The substitution of ordinary language for scientistic jargon in treating of human affairs is one part of the process of rejecting positivism which, while more or less latent in Szasz's earlier works, finds its culmination here. There are well-directed barbs at intelligence and projective personality tests; and the author finally pronounces the judgment that has been implicit in much of his previous thinking: "There is no psychology; there is only biography and autobiography." If, perchance, the reader finds himself or herself in the position of this reviewer, of practically having been weaned on "psychological" ways of looking on oneself and on others; if he or she finds a tissue of pseudo-explanatory concepts and notions again and again obscuring perceptions of one's own self and of others; if he or she has fallen into the habit of seeing reality through the value-loaded categories invented by certain very bright intellectuals in Vienna, Zurich and Budapest in the earlier part of this century—then my guess is that such a judgment as Szasz's, with the reasoning behind it, will be experienced as genuinely liberating.
With a book like THE SECOND SIN the temptation is very great to end a review by citing a few of the reviewer's favorites from among the thoughts that make it up. A stern self-discipline leads me to limit these to the following three, which will serve to give a taste of what is to be found in this very fine book:
In the animal kingdom, the rule is, eat or be eaten; in the human kingdom, define or be defined.
When a man has sexual relations with many women, psychoanalysts say he has a Don Juan complex which signifies latent homosexuality.

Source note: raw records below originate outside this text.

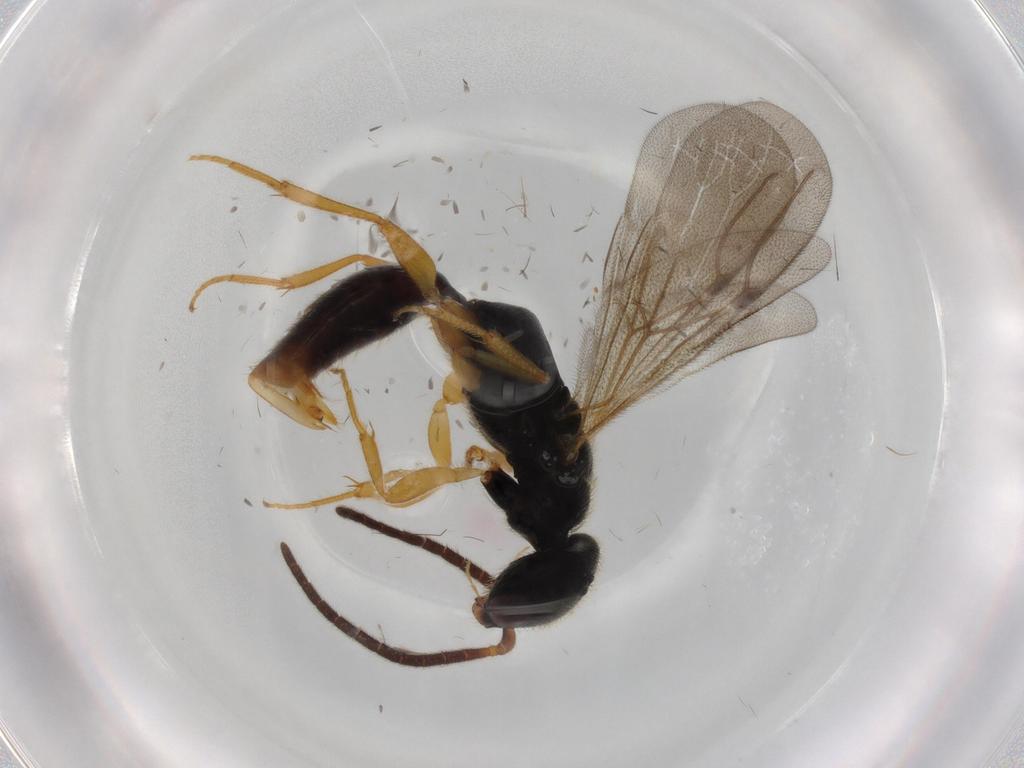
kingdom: Animalia
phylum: Arthropoda
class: Insecta
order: Hymenoptera
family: Bethylidae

But when a man has sexual relations with many men, psychoanalysts do not say he has an Oscar Wilde complex which signifies latent heterosexuality. In short, the psychoanalytic vocabulary is rich in images and terms that demean and invalidate, and poor in those that dignify and validate.
Clear thinking requires courage rather than intelligence.
Ralph Raico is a professor of history at the State University College in Buffalo, NY, and an associate editor of REASON PAPERS.